La Commission de l'environnement, de l'aménagement du territoire et de l'énergie (CEATE) du Conseil des États se démarque du Conseil national s'agissant des sites pollués sur lesquels il est prévu de construire. D'autre part, elle entend obtenir des explications complémentaires du Conseil fédéral au sujet du référendum facultatif sur la ratification du protocole de Göteborg sur la pollution atmosphérique transfrontière.

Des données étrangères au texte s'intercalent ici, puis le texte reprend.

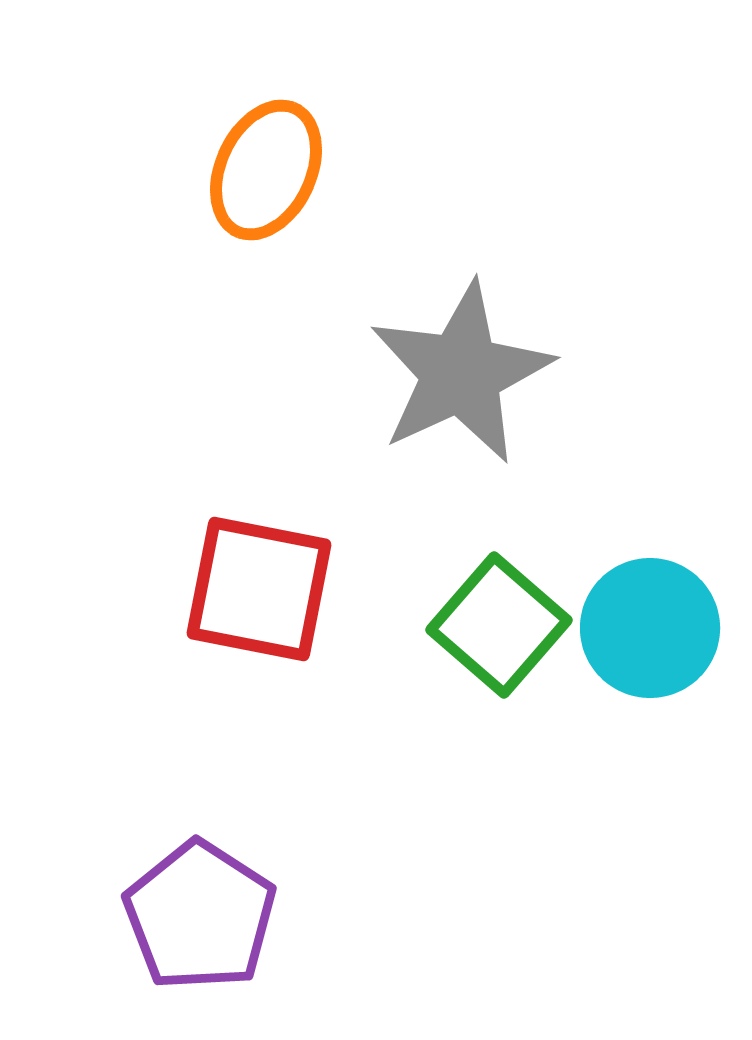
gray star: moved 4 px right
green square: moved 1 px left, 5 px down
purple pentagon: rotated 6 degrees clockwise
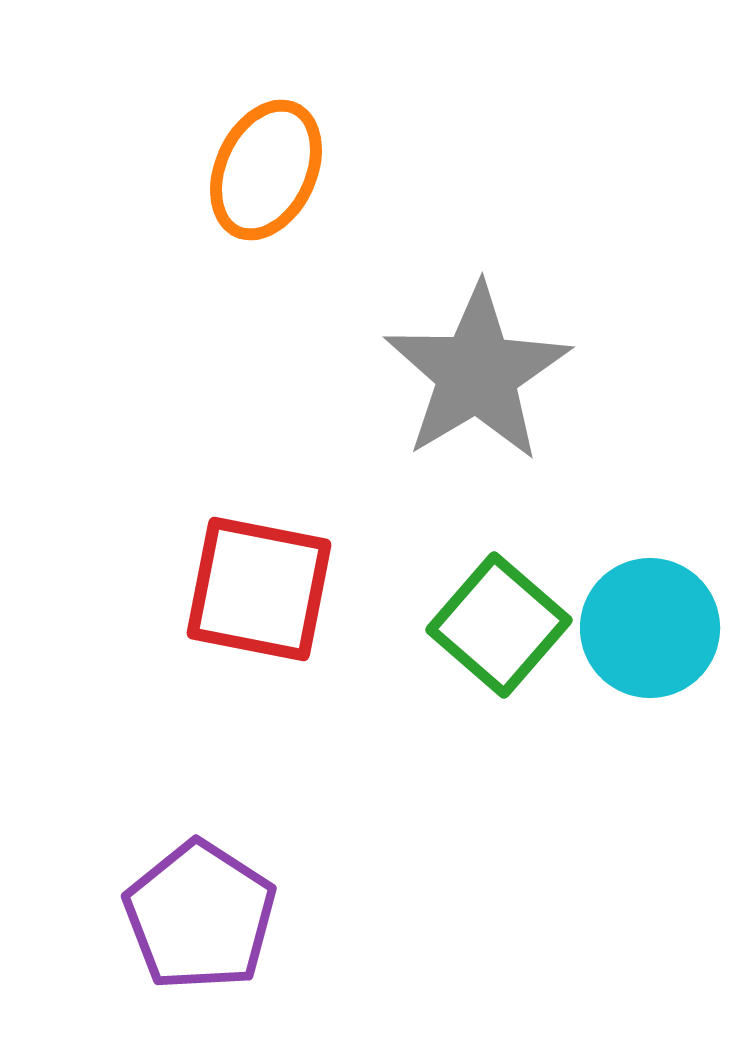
gray star: moved 16 px right; rotated 6 degrees counterclockwise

Dans le cadre de l'examen de l'initiative parlementaire 98.451 Sites pollués par des déchets. Frais d'investigation(Baumberger), la commission de l'environnement du Conseil des États a entendu cinq responsables de services cantonaux chargés de l'environnement (BS, ZH, NE, VD, AG) afin de s'informer des problèmes que pourrait entraîner la révision de la loi fédérale sur la protection de l'environnement. Les préoccupations des cantons ont été prises au sérieux, notamment en ce qui concerne l'art. 32bbis, qui a été clairement rejeté. Cet article prévoit que les coûts inhérents à l'élimination des matériaux d'excavation seront répartis entre les personnes impliquées sur les mêmes bases que dans le cas de sites contaminés. L'art. 32bbis s'applique à des sites pollués sur lesquels on projette de construire; le but, ici, n'est pas de garantir un assainissement nécessaire pour protéger l'environnement, mais «seulement» d'éliminer correctement des déchets (matériaux d'excavation et de déblais d'un site pollué). La majorité a estimé que l'objet de la disposition concernée relevait de la législation applicable en matière de déchets. Au cours d'une seconde lecture, la proposition du Conseil national devrait pouvoir faire l'objet d'une simplification accrue. Plusieurs mandats en ce sens ont été confiés à l'administration.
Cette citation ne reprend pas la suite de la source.